They call it "The Taking of Caracas."
A flood of Venezuelans — supporters of the opposition, unhappy with President Nicolas Maduro — marched in the country's capital on Thursday, demanding a recall election.
Venezuela's economy is in freefall. Food shortages have left grocery stores bare, while medicine shortages have frustrated doctors who say they have a fraction of the supplies that they need.
All this, in the country with the world's largest oil reserves.
Maduro's approval ratings have plummeted, but as NPR's Lulu Garcia-Navarro has reported, the socialist leader is holding firmly to his power.
His government "controls the judiciary, the military, the executive and most of the media in the country," Lulu notes. And some public servants believe they have been fired as retribution for supporting a recall vote.
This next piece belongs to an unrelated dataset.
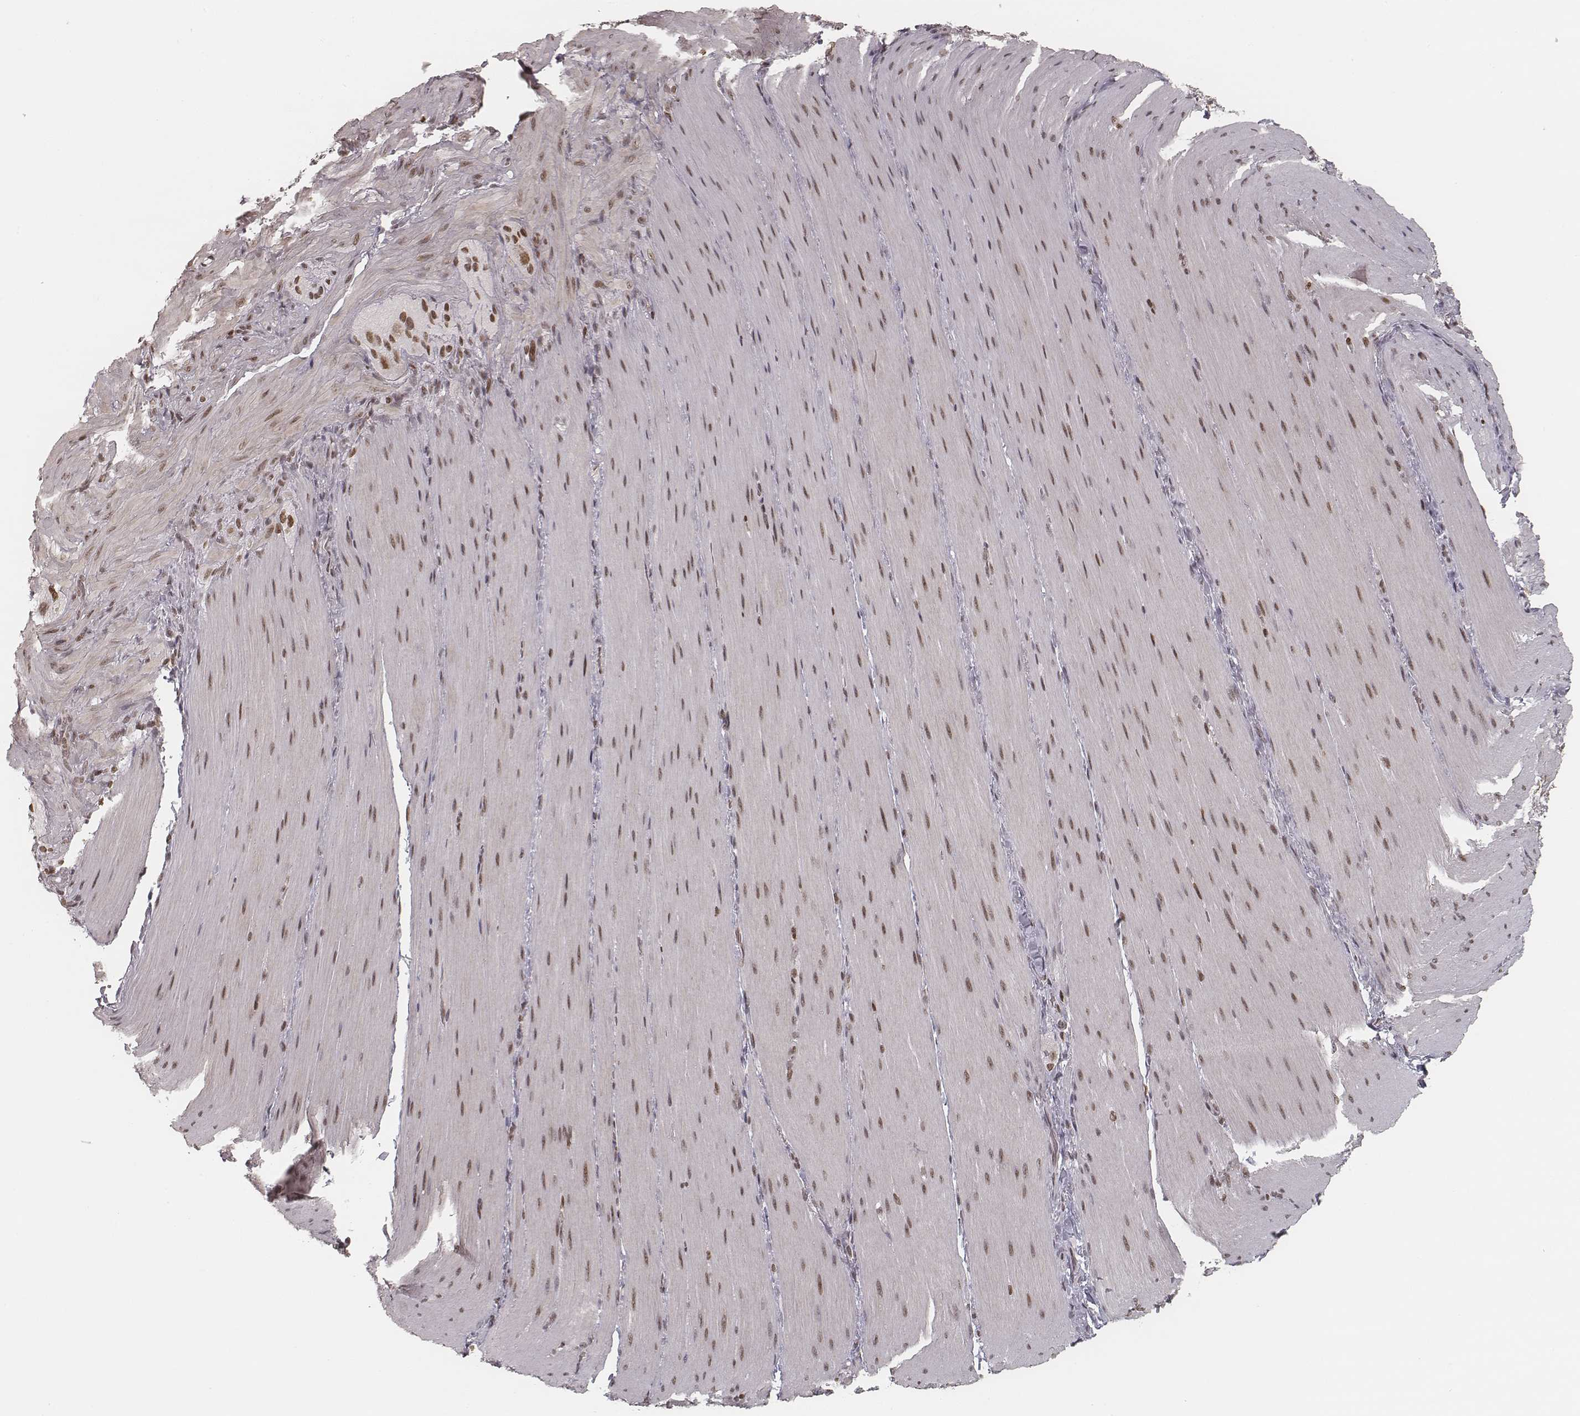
{"staining": {"intensity": "weak", "quantity": ">75%", "location": "nuclear"}, "tissue": "smooth muscle", "cell_type": "Smooth muscle cells", "image_type": "normal", "snomed": [{"axis": "morphology", "description": "Normal tissue, NOS"}, {"axis": "topography", "description": "Smooth muscle"}, {"axis": "topography", "description": "Colon"}], "caption": "Protein expression analysis of unremarkable human smooth muscle reveals weak nuclear expression in approximately >75% of smooth muscle cells.", "gene": "HMGA2", "patient": {"sex": "male", "age": 73}}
"Venezuela's government says it is the victim of an economic war that has crippled its economy," Lulu says. "It alleges the opposition is in the pay of the U.S. government, which is intent on overthrowing it. The opposition and the U.S. both deny this charge."
Military and police forces were deployed across the city ahead of Thursday's march, as Maduro accused the march organizers of planning a coup.
Opposition leaders, who were hoping 1 million people would show up to the protest, say they are hoping to put enough political pressure on the government to push a recall vote to happen this year.
Maduro, speaking at a counterprotest in support of the government, mocked the turnout as being far lower than expected — he pegged it at 30,000, while organizers said it was much higher, The Associated Press reports.
Otis explained what's at stake:
"Should Maduro lose, new elections would be held — and the opposition would stand a good chance of returning to power for the first time since the late Hugo Chavez ushered in Venezuela's socialist revolution in 1999.
"Critics claim the government is stalling for time. The country's electoral council, which nearly always sides with the executive branch, says there may not be enough time to gather signatures and organize the voting process to hold the recall this year, and that the vote very likely will have to be held in 2017.
"Should that happen, and Maduro loses, his vice president would take over — keeping the ruling socialists in power until at least 2019."
Among the marchers, The Associated Press reports, were about 100 indigenous people — from the Piaroa and Jiwi tribes — who traveled from the Amazon to protest. A member of the Piaroa tribe was accused of fraud and jailed last year during elections, "a case the government used to disqualify three indigenous leaders from taking seats in the opposition-controlled legislature," the news service writes.
The protesters have vowed another show of force next Wednesday.
Otis, who frequently reports from Venezuela for NPR, tried to travel to Caracas to cover the protest for us.
But he was blocked at the border — the government was turning away foreign reporters. He wrote about the experience Wednesday night:
"Apparently the government thinks it can control or tamp down news coverage of Thursday's protest by keeping out foreign reporters. But international news organizations like CNN, AP, Reuters and Bloomberg News all have permanent correspondents here, so it's not like proceedings will go unnoticed.
"What's more, sending us packing only reinforces the government's heavy-handed reputation with the press. I had to sign an official letter declaring myself an 'inadmissible person' and add my two thumbprints to the document."